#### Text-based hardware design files
•••

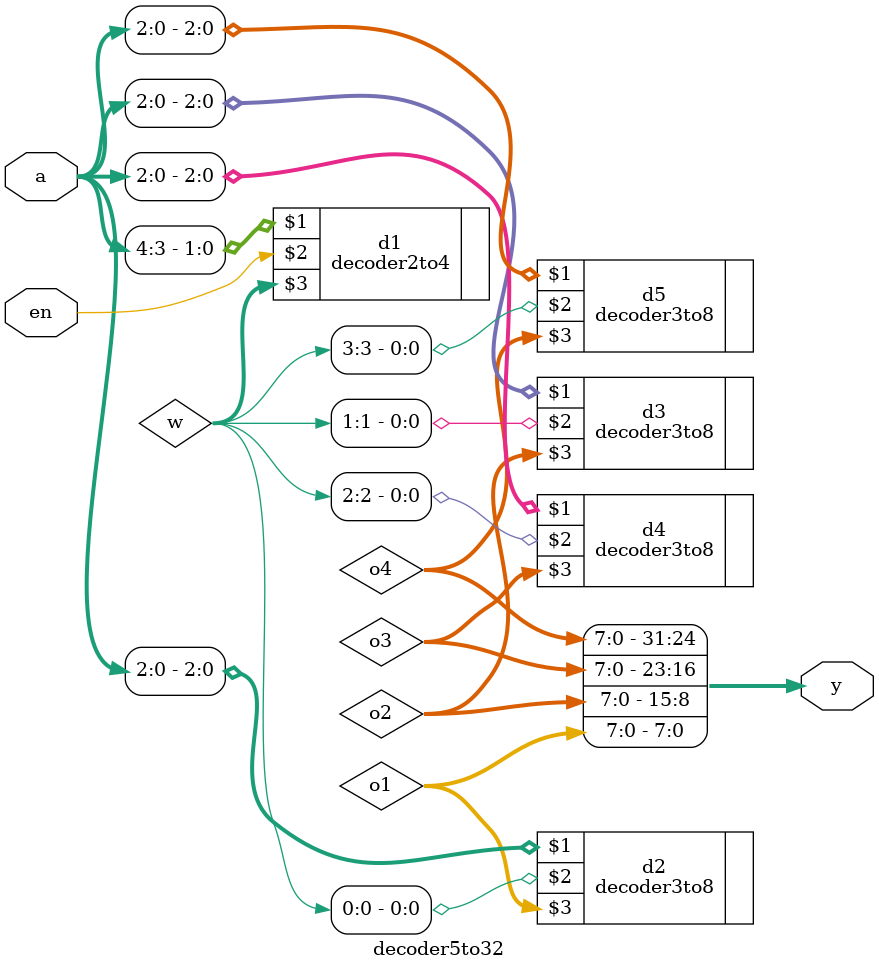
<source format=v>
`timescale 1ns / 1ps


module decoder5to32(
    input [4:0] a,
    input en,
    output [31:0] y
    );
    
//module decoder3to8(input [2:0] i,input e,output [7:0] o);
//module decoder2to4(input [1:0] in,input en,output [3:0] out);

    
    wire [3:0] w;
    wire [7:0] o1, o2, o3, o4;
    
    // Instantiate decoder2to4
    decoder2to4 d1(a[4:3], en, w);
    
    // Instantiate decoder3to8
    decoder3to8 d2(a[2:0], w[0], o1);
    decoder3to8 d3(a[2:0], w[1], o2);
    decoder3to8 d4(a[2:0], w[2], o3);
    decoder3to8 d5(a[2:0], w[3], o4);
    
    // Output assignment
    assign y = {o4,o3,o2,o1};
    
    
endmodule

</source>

•••

#### Task objective
Would you copy every line of the entries that includes the word "input"?

#### Solved problem
    input [4:0] a,
    input en,
//module decoder3to8(input [2:0] i,input e,output [7:0] o);
//module decoder2to4(input [1:0] in,input en,output [3:0] out);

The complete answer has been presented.